Gerald F. Ricciardi

A flat laser array aperture

We describe a design concept for a flat (or conformal) thin-plate laser phased-array aperture. The aperture consists of a substrate supporting a grid of single-mode optical waveguides fabricated from a linear electro-optic material. The waveguides are coupled to a single laser source or detector. An arrangement of electrodes provides for two-dimensional beam steering by controlling the phase of the light entering the grid. The electrodes can also be modulated to simultaneously provide atmospheric turbulence modulation for long-range free-space optical communication. An approach for fabrication is also outlined.

Effects of channel mismatch and phase noise on jamming cancellation

Various hardware errors, including channel mismatch and phase noise, adversely affect the performance of jamming sidelobe cancellation in a digital beamforming array that combines array elements into overlapped subarrays for digital combining and uses auxiliary channels to obtain an estimate of the jammer signals. Analysis is needed to determine how much hardware error can be tolerated to obtain a desired level of jamming cancellation performance. We derive analytical, closed-form expressions that separately relate channel mismatch and phase noise to jamming cancellation ratio (CR) in a sidelobe cancellation system. We also validate our theoretical results using a high-fidelity simulation that models the phased array and signal processing chain, and obtain a close agreement between the theoretical and simulated results. By incorporating the errors in element- and subarray-level combining weights, we show that CR can be a misleading metric and it is more useful to consider the residue powers. We show that the residue power curve is proportional to the subarray pattern and provide design guidelines for improving jamming cancellation performance.
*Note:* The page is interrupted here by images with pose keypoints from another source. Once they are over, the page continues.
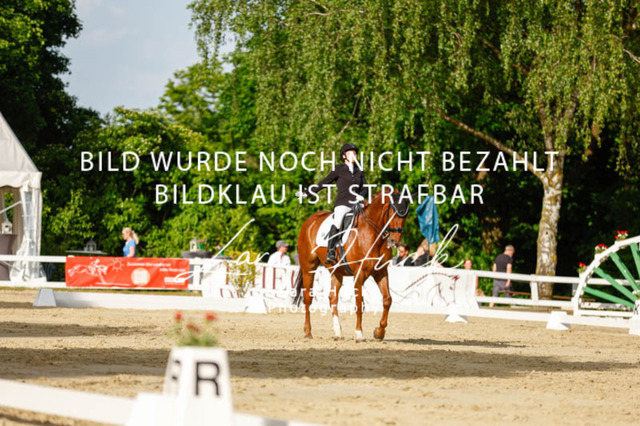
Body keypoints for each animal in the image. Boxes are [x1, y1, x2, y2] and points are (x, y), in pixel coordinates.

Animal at [293, 190, 412, 342]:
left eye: (405, 215)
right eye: (392, 212)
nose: (394, 241)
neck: (372, 235)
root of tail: (311, 219)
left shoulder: (380, 272)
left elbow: (387, 300)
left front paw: (379, 332)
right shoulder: (359, 274)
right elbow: (359, 303)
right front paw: (359, 334)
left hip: (336, 272)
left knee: (333, 298)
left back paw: (338, 332)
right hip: (309, 268)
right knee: (308, 298)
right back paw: (308, 332)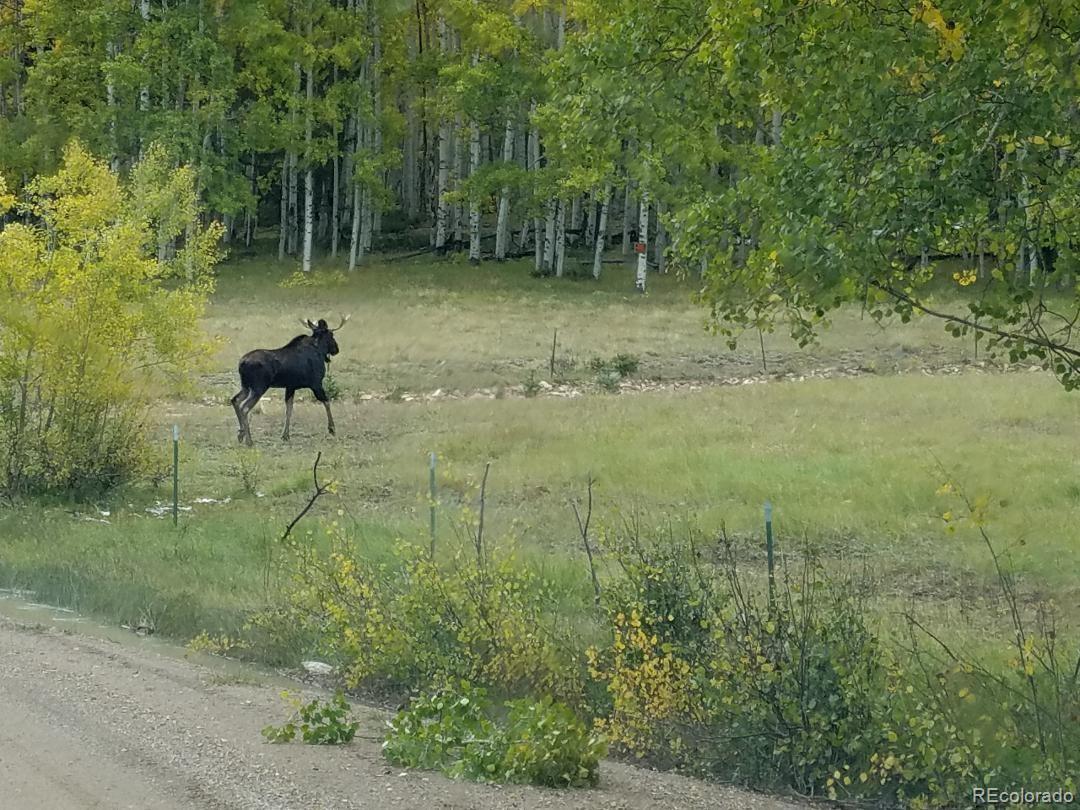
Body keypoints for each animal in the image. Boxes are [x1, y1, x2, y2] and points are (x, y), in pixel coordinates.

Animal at [232, 315, 349, 444]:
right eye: (331, 334)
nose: (336, 349)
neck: (319, 351)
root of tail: (241, 363)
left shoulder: (290, 386)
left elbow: (289, 409)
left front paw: (285, 435)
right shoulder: (316, 384)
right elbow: (327, 402)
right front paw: (332, 428)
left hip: (246, 386)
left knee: (235, 400)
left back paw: (241, 433)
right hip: (258, 388)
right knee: (244, 407)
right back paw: (249, 440)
A Fast-Performing Error Simulation of Wideband Radiation Patterns for Large Planar Phased Arrays With Overlapped Subarray Architecture

We present an efficient solution for the fast computation of wideband radiation patterns of large planar arrays with overlapped subarray architecture, subject to beamforming errors. We obtain very good results fully hosting the simulation on a desktop platform, and even better results implementing a small portion of code on commercially-available graphical processing units (GPUs). Errors can be introduced throughout the beamforming chain and include random phase/magnitude errors, element failures, and surface deformation errors. At the core of the computational architecture are interchangeable primitives that quickly compute the entire far-field subarray pattern, subject to errors and user-defined tapers. The primitives are routines that address the general case of arrays with non-uniformly spaced elements (to model surface distortion) and the special case of arrays with uniformly-spaced elements. Both grid-type primitives are CPU hosted, while only the general non-uniform grid primitive type is GPU hosted due to its excellent run-time performance. The simulation quickly generates wideband patterns for the entire forward-looking hemisphere with sufficient resolution to accurately evaluate directivity and sidelobe metrics. Using only the non-uniform grid type hosted on the GPU, we show significant run-time improvement over both CPU-hosted implementations: 18.0 × over the general non-uniform grid and 5.7 × over the uniform grid.

Performance assessment of sidelobe jamming cancellation using stretch processing

We investigate via simulation the performance of the two major classes of algorithms that cancel sidelobe jamming in a wideband phased array radar that uses stretch processing of beamspace output. The deramper in stretch processing renders the statistics of the jamming non-stationary. One approach for addressing the non-stationarity is to divide the stretched output into segments and apply narrowband equalization on each segment. The other approach is to model the weight vector as time-varying. To each approach we also add subbanding to decrease the non-stationarity of the stretched jammer signals and time-taps to combat dispersion across the array. We show via simulation that since the jammers are in the sidelobe region, both approaches provide comparable performance in terms of cancellation ratio (CR) and loss in signal-to-interference-plus-noise ratio (SINR). But since the segmentation-based approach is approximately eight times less complex and channelization through subbanding aids in channel equalization, its subbanded variant is the preferred algorithm for wideband sidelobe cancellation.

Characterization of amplitude modulation bias coupling for solid-state high-power amplifiers

A method is developed and validated to empirically characterize unwanted spectral coupling from a non-ideal power supply bias to the radio frequency (RF) output for solid-state high-power amplifiers (HPAs) operating in saturation. Specifically, the method currently addresses how power supply ripple amplitude modulates the RF carrier output by characterizing an amplitude modulation bias coupling (AMBC) factor as a function of carrier frequency and power supply ripple frequency. With this coupling factor, one is able to use an analytical predictive model to understand the impact of various levels of bias ripple voltages on the HPA output spectrum. The approach examines the relative AM sideband levels in the frequency domain to empirically quantify the level of mixing that occurs since it is difficult to measure such small variations of interest in the time domain. A commercially available gallium nitride HPA and standard test equipment are used to demonstrate the characterization process.